As for @mwinkel-dev, my hunch is that this is some kind of incompatibility between 6.x.x and 7.x.x in a manner like what @zack-vii described, specifically when the server is updated. If Brian has no issue with the same versions communicating (Omega <--> Atlas), I think this bug can be closed a known version incompatibility.
I haven't had time to test jScope on Omega extensively, but in a couple days of use, I haven't had any problems with the data loading. I will continue to use jScope on Omega and will keep you posted if I begin to have any issues.
Hi @victorbs -- Thanks for the update. If jScope on Omega works well for you during the next two weeks or so, then let me know if this issue should be closed.
Hi @mwinkel-dev I'm starting to have similar problems using jScope on omega that I was having on iris. I get an error that 'the connection to atom.gat.com' was lost. After I get that error, signals will no longer load.
Hi @victorbs -- That is unfortunate news. But thanks for the update.
Hi @ModestMC -- What is the atom.gat.com server? And what version of MDSplus is it running? Could this be another cross-version incompatibility similar to your conjecture regarding Iris and Atlas?
https://github.com/MDSplus/mdsplus/issues/2704#issuecomment-1944980825
@mwinkel-dev : ATOM is a Linux server similar to Omega and is restricted to team that operate D3D. It does not have an MDSplus server at all, only clients. Perhaps the use case is misunderstood?
The available version are
- mdsplus/core/alpha-7.130.1
- mdsplus/core/alpha-7.139.39
- mdsplus/core/alpha-7.139.40
- mdsplus/core/alpha-7.139.59
Hi @margomw -- Thanks for explaining the purpose of the atom.gat.com server. That is useful to know.
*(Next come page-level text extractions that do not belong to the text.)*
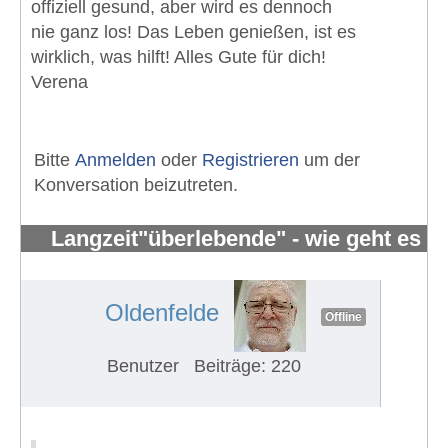
offiziell gesund, aber wird es dennoch
nie ganz los! Das Leben genießen, ist es
wirklich, was hilft! Alles Gute für dich!
Verena
Bitte
Anmelden
oder
Registrieren
um der
Konversation beizutreten.
Langzeit"überlebende" - wie geht es
Euch?
#534
Oldenfelde
Offline
Benutzer
Beiträge: 220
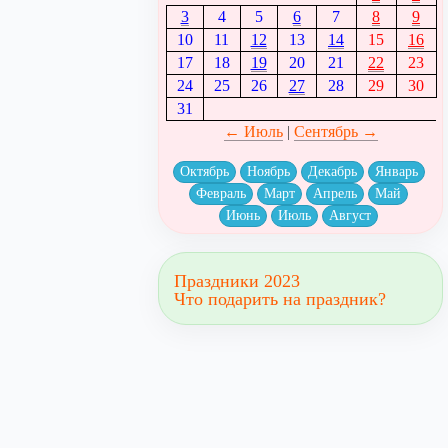
3
4
5
6
7
8
9
10
11
12
13
14
15
16
17
18
19
20
21
22
23
24
25
26
27
28
29
30
31
← Июль
|
Сентябрь →
Октябрь
Ноябрь
Декабрь
Январь
Февраль
Март
Апрель
Май
Июнь
Июль
Август
Праздники 2023
Что подарить на праздник?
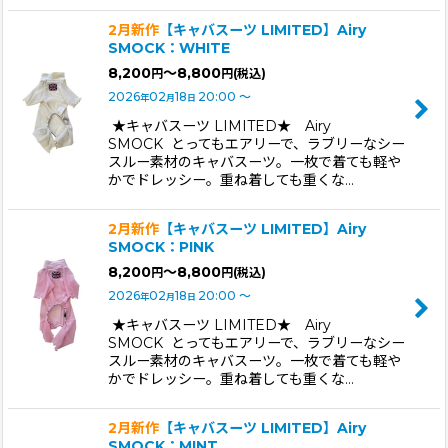
2月新作
【キャバスーツ LIMITED】Airy
SMOCK：WHITE
8,200
～8,800
円
円
(税込)
2026
02
18
20:00
～
年
月
日
★キャバスーツ LIMITED★ Airy
SMOCK とってもエアリーで、ラブリーなシー
スルー素材のキャバスーツ。一枚で着ても軽や
かでドレッシー。重ね着しても重くな…
2月新作
【キャバスーツ LIMITED】Airy
SMOCK：PINK
8,200
～8,800
円
円
(税込)
2026
02
18
20:00
～
年
月
日
★キャバスーツ LIMITED★ Airy
SMOCK とってもエアリーで、ラブリーなシー
スルー素材のキャバスーツ。一枚で着ても軽や
かでドレッシー。重ね着しても重くな…
2月新作
【キャバスーツ LIMITED】Airy
SMOCK：MINT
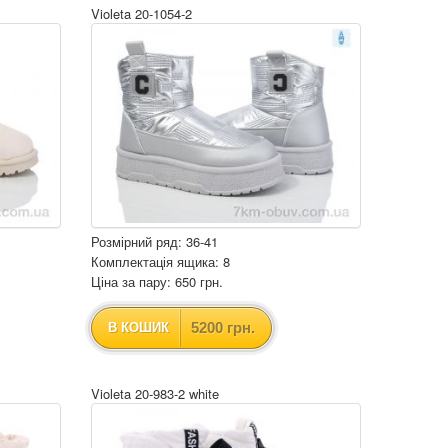
Violeta 20-1054-2
Розмірний ряд: 36-41
Комплектація ящика: 8
Ціна за пару: 650 грн.
5200 грн.
В КОШИК
Violeta 20-983-2 white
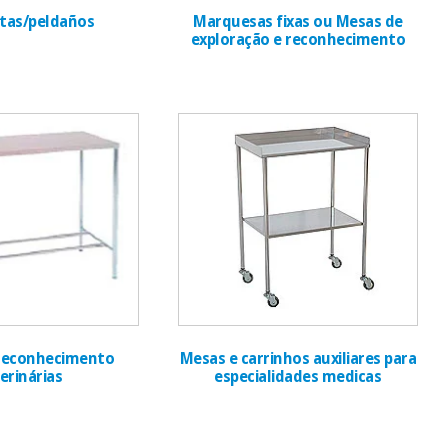
tas/peldaños
Marquesas fixas ou Mesas de
exploração e reconhecimento
reconhecimento
Mesas e carrinhos auxiliares para
erinárias
especialidades medicas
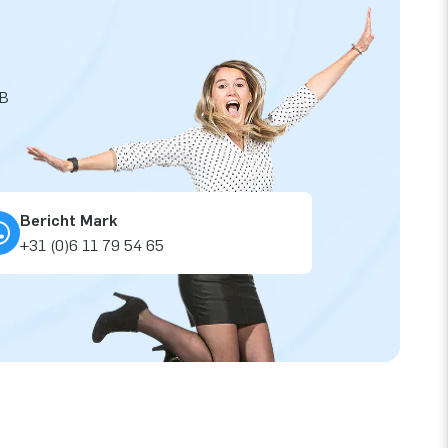
JB
Bericht Mark
+31 (0)6 11 79 54 65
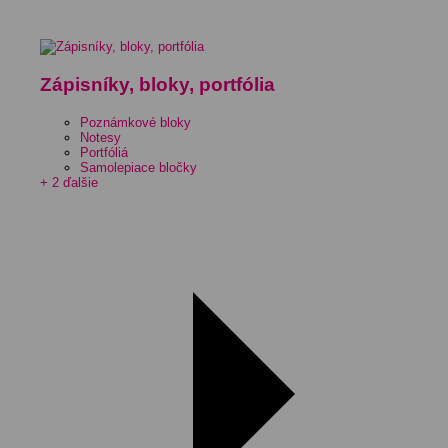
Zápisníky, bloky, portfólia
Poznámkové bloky
Notesy
Portfóliá
Samolepiace bločky
+ 2 ďalšie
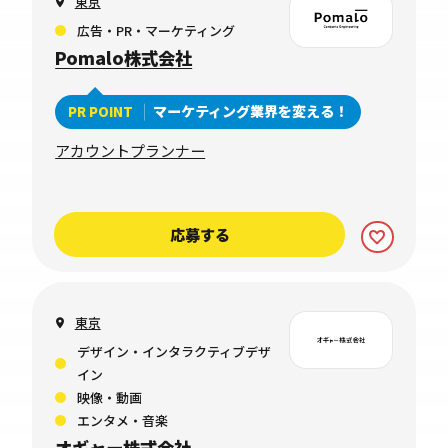
東京
広告・PR・マーケティング
Pomalo株式会社
マーケティング業界を変える！
PR POINT
アカウントプランナー
応募する
東京
デザイン・インタラクティブデザ
イン
映像・動画
エンタメ・音楽
オギャー株式会社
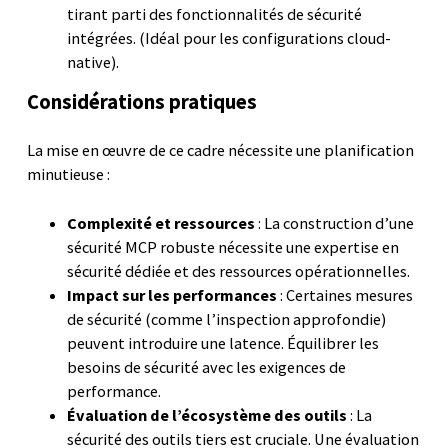
tirant parti des fonctionnalités de sécurité
intégrées. (Idéal pour les configurations cloud-
native).
Considérations pratiques
La mise en œuvre de ce cadre nécessite une planification
minutieuse :
Complexité et ressources
: La construction d’une
sécurité MCP robuste nécessite une expertise en
sécurité dédiée et des ressources opérationnelles.
Impact sur les performances
: Certaines mesures
de sécurité (comme l’inspection approfondie)
peuvent introduire une latence. Équilibrer les
besoins de sécurité avec les exigences de
performance.
Évaluation de l’écosystème des outils
: La
sécurité des outils tiers est cruciale. Une évaluation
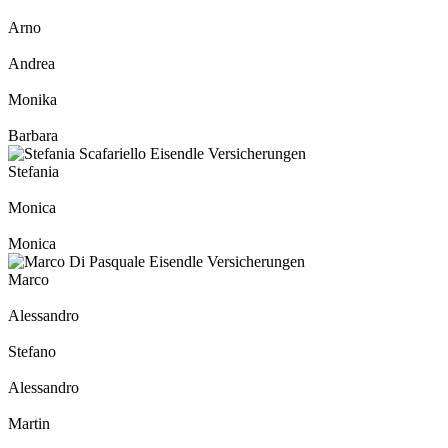
Arno
Andrea
Monika
Barbara
Stefania
Monica
Monica
Marco
Alessandro
Stefano
Alessandro
Martin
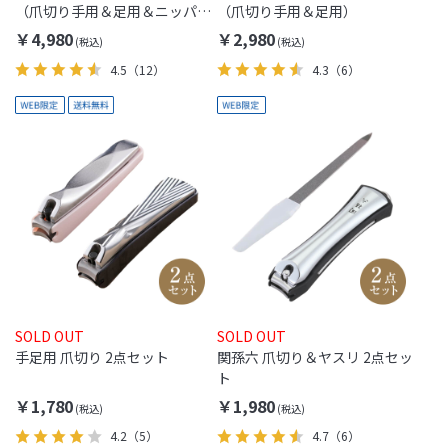
（爪切り手用＆足用＆ニッパ
（爪切り手用＆足用）
ー）
￥4,980
￥2,980
4.5
（12）
4.3
（6）
SOLD OUT
SOLD OUT
手足用 爪切り 2点セット
関孫六 爪切り＆ヤスリ 2点セッ
ト
￥1,780
￥1,980
4.2
（5）
4.7
（6）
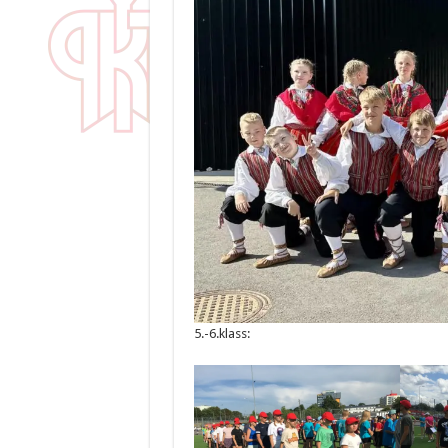
5.-6.klass:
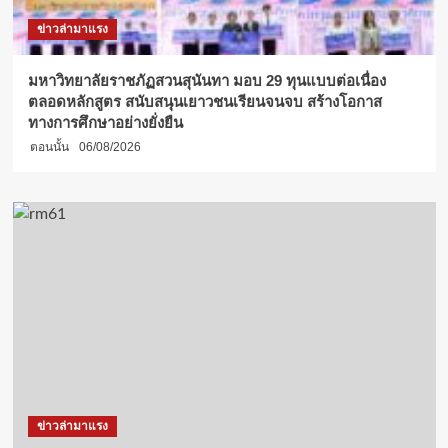
ข่าวล่ามาแรง
มหาวิทยาลัยราชภัฏสวนสุนันทา มอบ 29 ทุนแบบต่อเนื่อง
ตลอดหลักสูตร สนับสนุนเยาวชนเรียนจนจบ สร้างโอกาส
ทางการศึกษาอย่างยั่งยืน
ตอนนั้น
06/08/2026
ข่าวล่ามาแรง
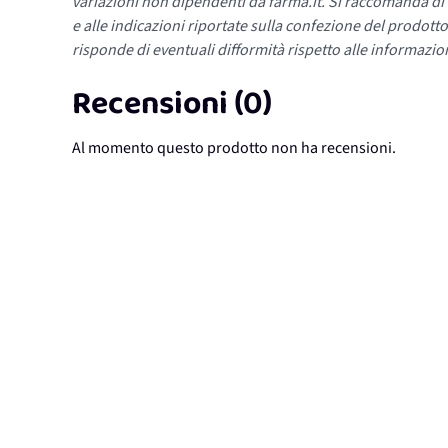
variazioni non dipendenti da farma.it. Si raccomanda di fa
e alle indicazioni riportate sulla confezione del prodotto
risponde di eventuali difformità rispetto alle informazion
Recensioni (0)
Al momento questo prodotto non ha recensioni.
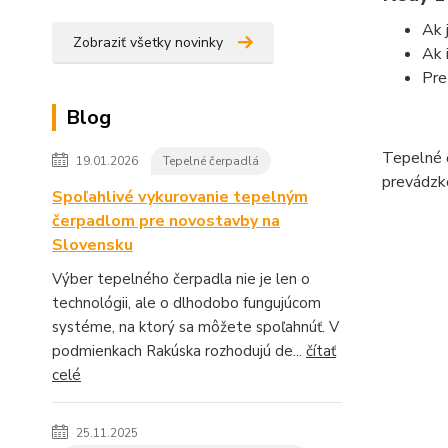
Ak 
Zobraziť všetky novinky
Ak 
Pre
Blog
Tepelné č
19.01.2026
Tepelné čerpadlá
prevádzko
Spoľahlivé vykurovanie tepelným
čerpadlom pre novostavby na
Slovensku
Výber tepelného čerpadla nie je len o
technológii, ale o dlhodobo fungujúcom
systéme, na ktorý sa môžete spoľahnúť. V
podmienkach Rakúska rozhodujú de...
čítať
celé
25.11.2025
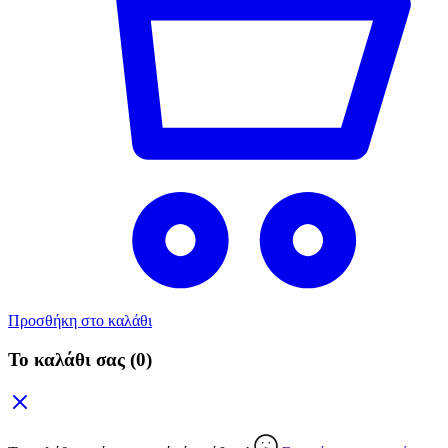
Προσθήκη στο καλάθι
Το καλάθι σας
(0)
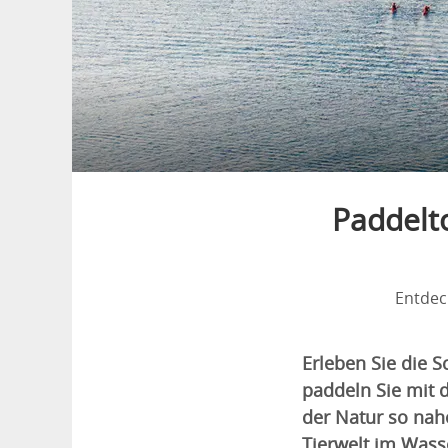
Paddelt
Entdec
Erleben Sie die 
paddeln Sie mit 
der Natur so nah
Tierwelt im Wass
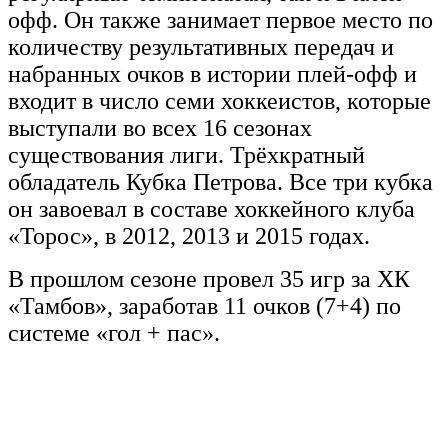
офф. Он также занимает первое место по
количеству результативных передач и
набранных очков в истории плей-офф и
входит в число семи хоккеистов, которые
выступали во всех 16 сезонах
существования лиги. Трёхкратный
обладатель Кубка Петрова. Все три кубка
он завоевал в составе хоккейного клуба
«Торос», в 2012, 2013 и 2015 годах.
В прошлом сезоне провел 35 игр за ХК
«Тамбов», заработав 11 очков (7+4) по
системе «гол + пас».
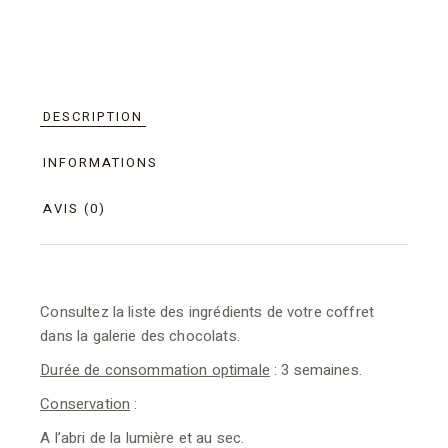
DESCRIPTION
INFORMATIONS
AVIS (0)
Consultez la liste des ingrédients de votre coffret
dans la galerie des chocolats.
Durée de consommation optimale
: 3 semaines.
Conservation
:
A l’abri de la lumière et au sec.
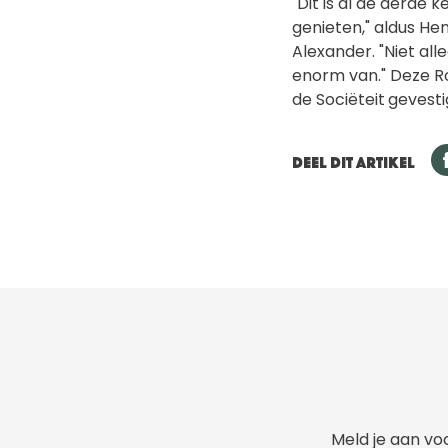
"Dit is al de derde 
genieten," aldus He
Alexander. "Niet al
enorm van." Deze R
de Sociëteit
gevesti
DEEL DIT ARTIKEL
Meld je aan voo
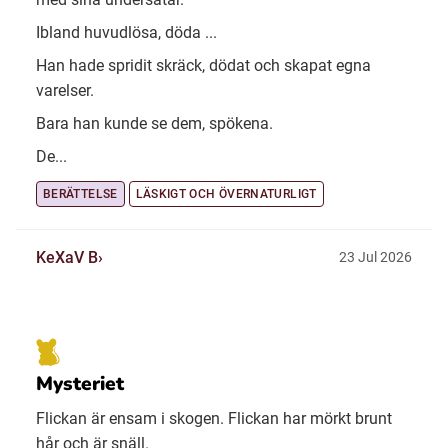
Ibland huvudlösa, döda ...
Han hade spridit skräck, dödat och skapat egna
varelser.
Bara han kunde se dem, spökena.
De...
BERÄTTELSE
LÄSKIGT OCH ÖVERNATURLIGT
KeXaV B
23 Jul 2026
Mysteriet
Flickan är ensam i skogen. Flickan har mörkt brunt
hår och är snäll.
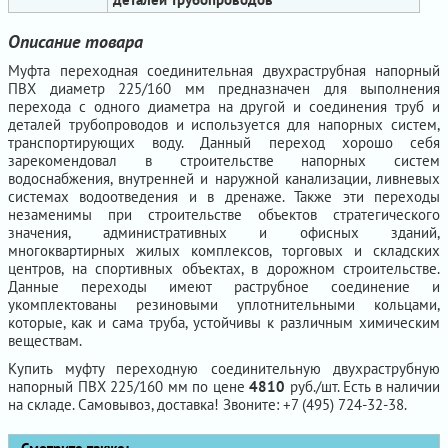
Описание товара
Муфта переходная соединительная двухраструбная напорный
ПВХ диаметр 225/160 мм предназначен для выполнения
перехода с одного диаметра на другой и соединения труб и
деталей трубопроводов и используется для напорных систем,
транспортирующих воду. Данный переход хорошо себя
зарекомендовал в строительстве напорных систем
водоснабжения, внутренней и наружной канализации, ливневых
системах водоотведения и в дренаже. Также эти переходы
незаменимы при строительстве объектов стратегического
значения, административных и офисных зданий,
многоквартирных жилых комплексов, торговых и складских
центров, на спортивных объектах, в дорожном строительстве.
Данные переходы имеют раструбное соединение и
укомплектованы резиновыми уплотнительными кольцами,
которые, как и сама труба, устойчивы к различным химическим
веществам.
Купить муфту переходную соединительную двухраструбную
напорный ПВХ 225/160 мм по цене
4810
руб./шт. Есть в наличии
на складе. Самовывоз, доставка! Звоните: +7 (495) 724-32-38.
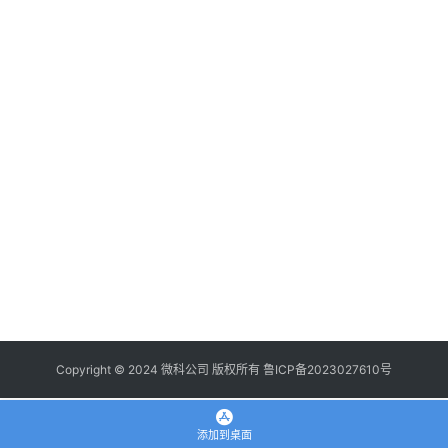
登录
注册
使
用
手
册
浏
览
器
拓
展
插
件
Copyright © 2024 微科公司 版权所有
鲁ICP备2023027610号
apple
添加到桌面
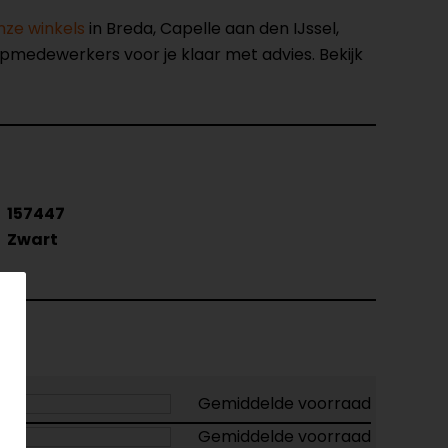
nze winkels
in Breda, Capelle aan den IJssel,
opmedewerkers voor je klaar met advies. Bekijk
157447
Zwart
Gemiddelde voorraad
Gemiddelde voorraad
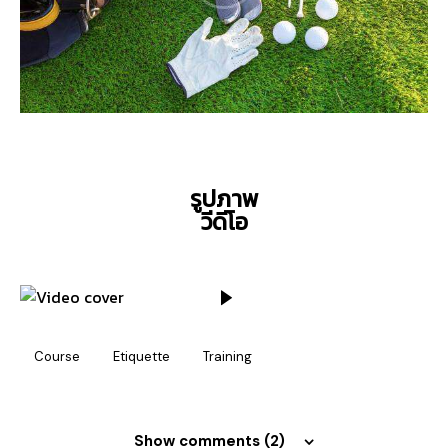
รูปภาพ
วีดีโอ
Course
Etiquette
Training
Show comments (2)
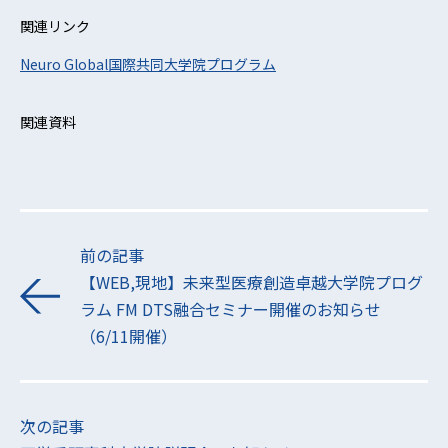
関連リンク
Neuro Global国際共同大学院プログラム
関連資料
前の記事
【WEB,現地】未来型医療創造卓越大学院プログ
ラム FM DTS融合セミナー開催のお知らせ
（6/11開催）
次の記事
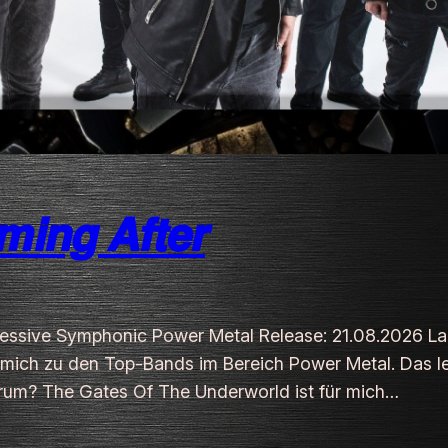
𝙣𝙜 𝘼𝙛𝙩𝙚𝙧
gressive Symphonic Power Metal Release: 21.08.2026 Lab
für mich zu den Top-Bands im Bereich Power Metal. Das
arum? The Gates Of The Underworld ist für mich…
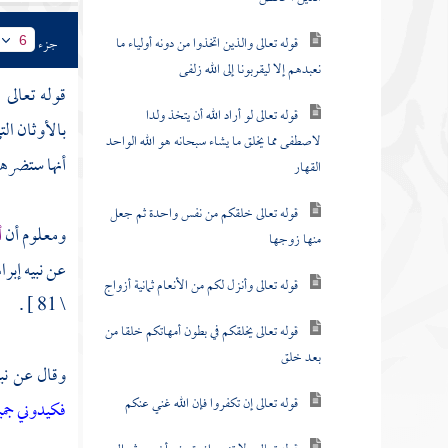
قوله تعالى والذين اتخذوا من دونه أولياء ما
جزء
6
نعبدهم إلا ليقربونا إلى الله زلفى
قوله تعالى 
قوله تعالى لو أراد الله أن يتخذ ولدا
بالأوثان ال
لاصطفى مما يخلق ما يشاء سبحانه هو الله الواحد
أنها ستضرهم
القهار
قوله تعالى خلقكم من نفس واحدة ثم جعل
ومعلوم أن
أ
منها زوجها
عن نبيه
إبرا
قوله تعالى وأنزل لكم من الأنعام ثمانية أزواج
\ 81 ] .
قوله تعالى يخلقكم في بطون أمهاتكم خلقا من
بعد خلق
وقال عن نب
قوله تعالى إن تكفروا فإن الله غني عنكم
فكيدوني جمي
Hi @sflanagan and @ModestMC -- Any idea why jScope on Omega would be connecting to Atom? For details, see the post from @victorbs .
https://github.com/MDSplus/mdsplus/issues/2704#issuecomment-2004560127
Note though that jScope (from Omega to Atlas) has apparently worked well for about a month.
I was mistaken above. I lost connection to 'atlas.gat.com' not 'atom.gat.com'. Sorry for the confusion. Here are screenshots of my connection and the error message.
Hi @victorbs -- Thanks for the clarification. According to a previous post, both Omega and Atlas are running MDSplus alpha-7.139.59. Therefore, I will see if I can reproduce the problem using that version of MDSplus for both client and server.
Hi. Is there any update on this?
There was a period about a month ago when I wasn't having data loading issues. In the last week or two, I have had more connection issues than usual.
Hi @victorbs,
Thanks for reminding us to look at this. (We've been swamped with tasks associated with the startup of DIII-D.)
Hi @sflanagan and @ModestMC,
Have there been any changes regarding Omega and/or GA's networking that would explain why jScope is freezing for @victorbs? When he switched to Omega (instead of Iris) the problem vanished for a month or so. Strikes me as odd that the problem has arisen again. (My guess is that we'll probably have to fix Issue #2683 to troubleshoot this jScope issue at GA.)